Content starts

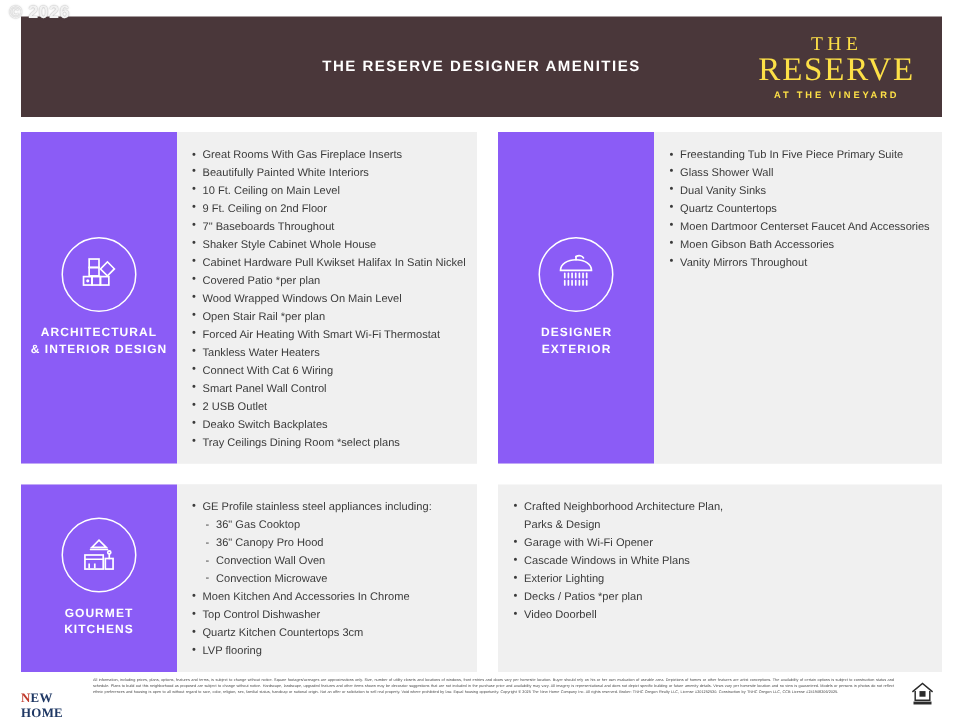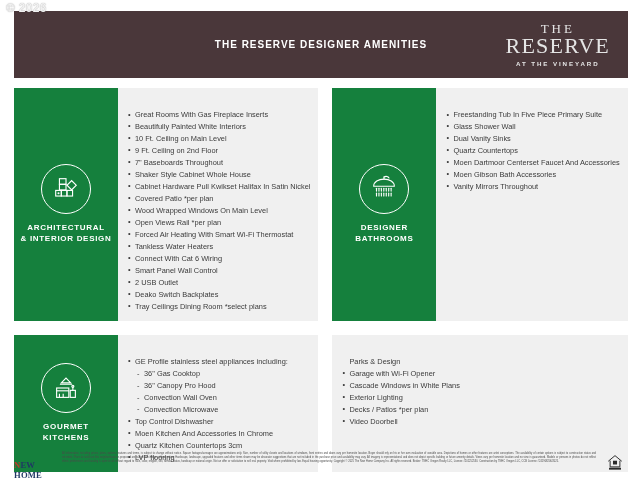"THE" .brand { color: #e5e5e5 -> #fde047 }
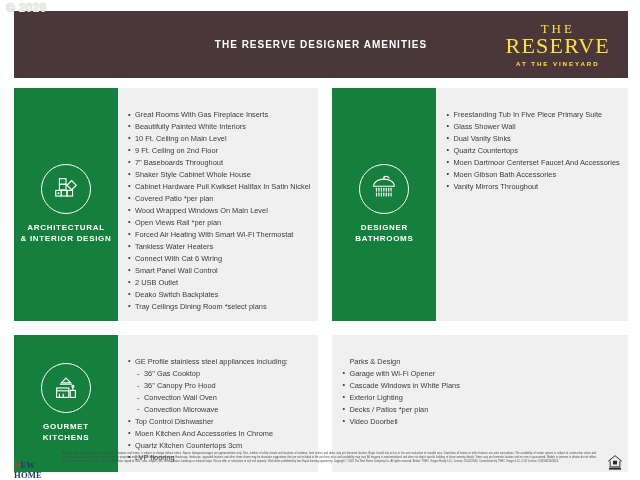"Great Rooms With Gas Fireplace" .feature-list { margin-top: 12px -> none }
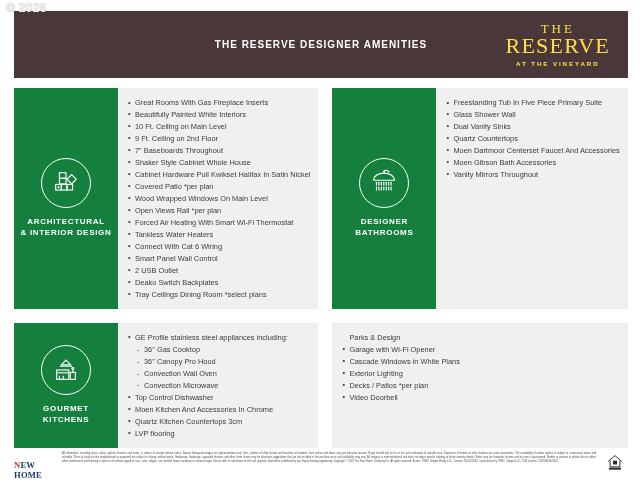"Open Views Rail *per plan" li { text: Views -> Stair }
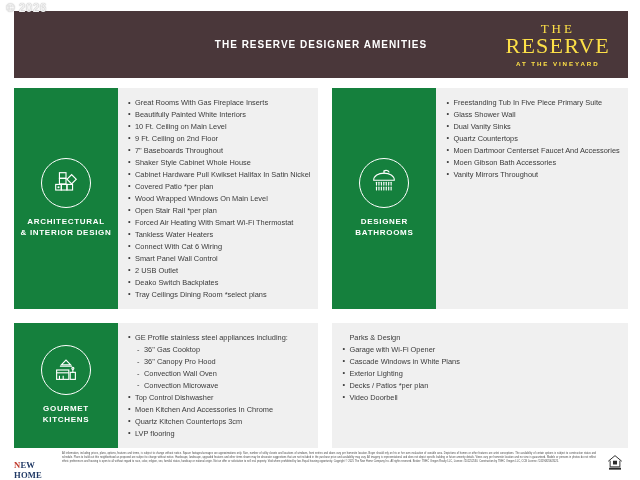"ARCHITECTURAL" .card-icon-panel { background: #15803d -> #8b5cf6 }
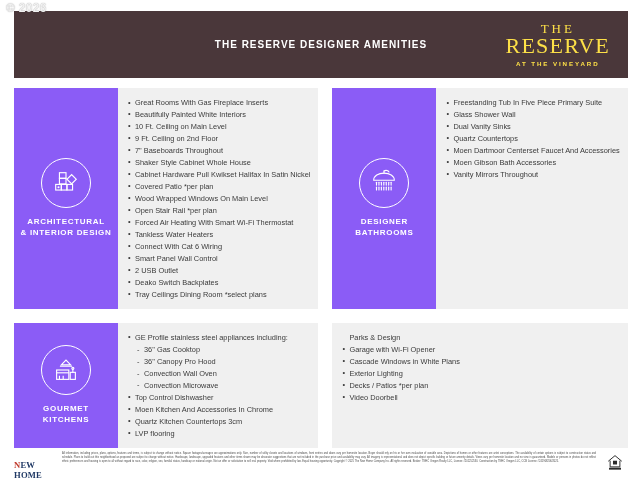"BATHROOMS" span { text: BATHROOMS -> EXTERIOR }
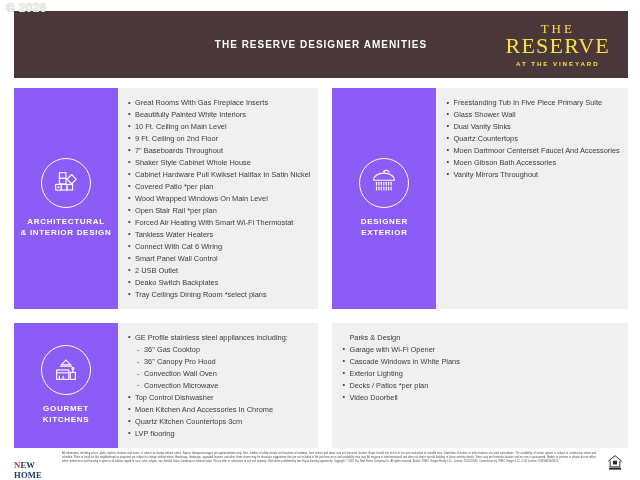"Crafted Neighborhood Architecture Plan," li { html: none -> <li>Crafted Neighborhood Architecture Plan,</li> }
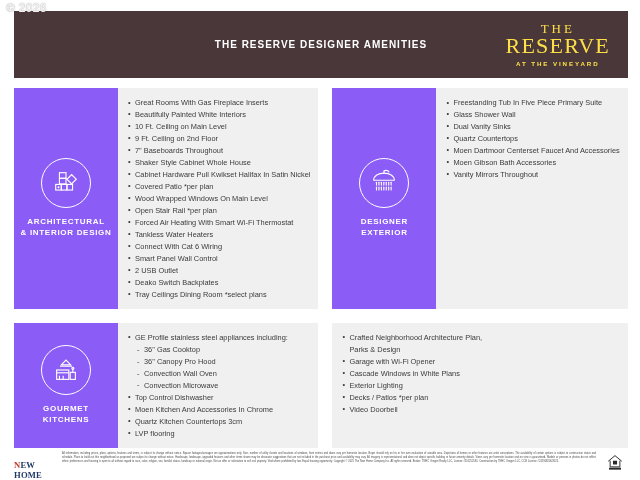"Top Control Dishwasher" li { order: before "Moen Kitchen And Accessories In" -> after "Moen Kitchen And Accessories In" }
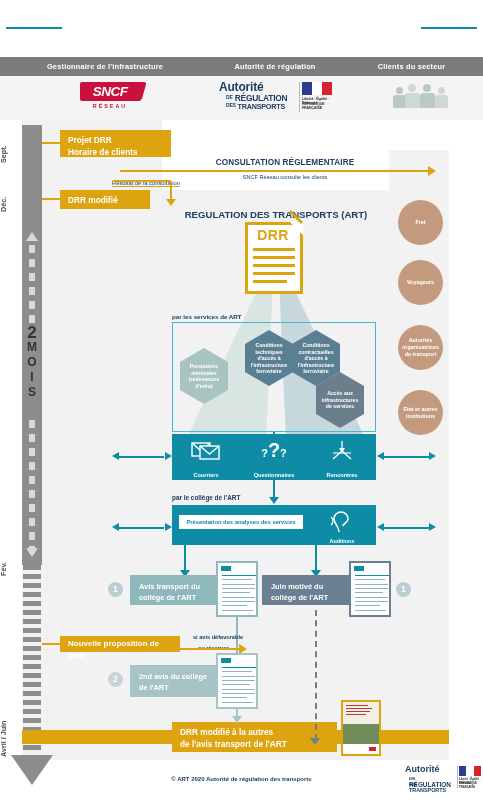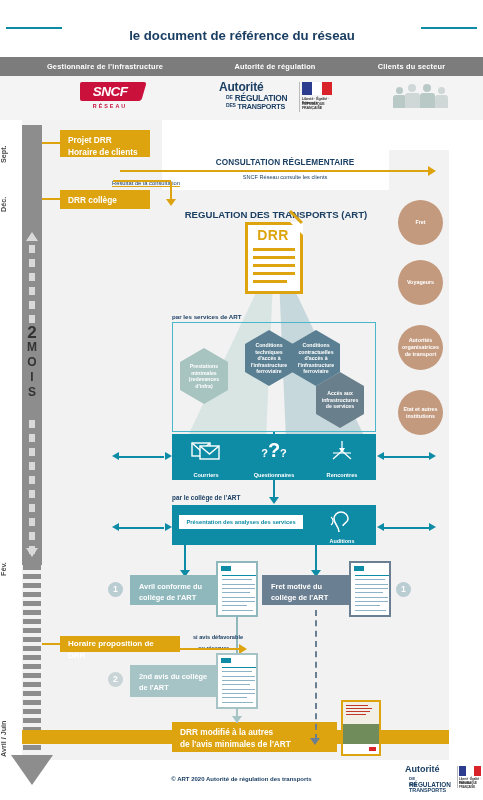"le document de référence du" span { html: <span>le document de référence du réseau</span> -> none }
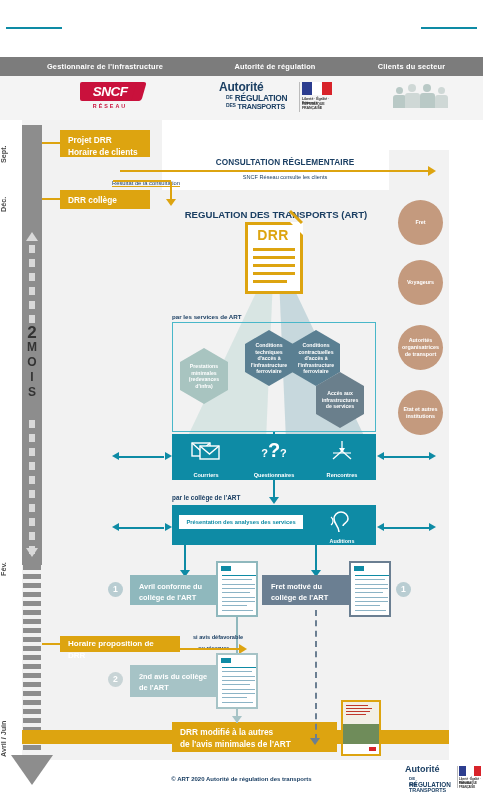"Projet DRR" #yb-projet { width: 90px -> 111px }
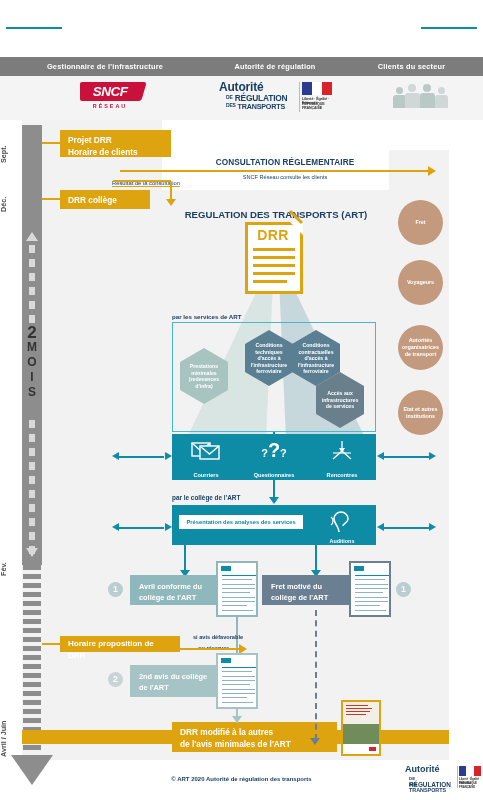"DRR collège" div.ybox { text: collège -> modifié }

Content ends

* [WORK ITEM]:
Retype every record above exactly as written, but leave out the pictures.

* [OUTPUT OF THE EXERCISE]:
"THE" .brand { color: #e5e5e5 -> #fde047 }
"Great Rooms With Gas Fireplace" .feature-list { margin-top: 12px -> none }
"Open Views Rail *per plan" li { text: Views -> Stair }
"ARCHITECTURAL" .card-icon-panel { background: #15803d -> #8b5cf6 }
"BATHROOMS" span { text: BATHROOMS -> EXTERIOR }
"Crafted Neighborhood Architecture Plan," li { html: none -> <li>Crafted Neighborhood Architecture Plan,</li> }
"Top Control Dishwasher" li { order: before "Moen Kitchen And Accessories In" -> after "Moen Kitchen And Accessories In" }
"le document de référence du" span { html: <span>le document de référence du réseau</span> -> none }
"Projet DRR" #yb-projet { width: 90px -> 111px }
"DRR collège" div.ybox { text: collège -> modifié }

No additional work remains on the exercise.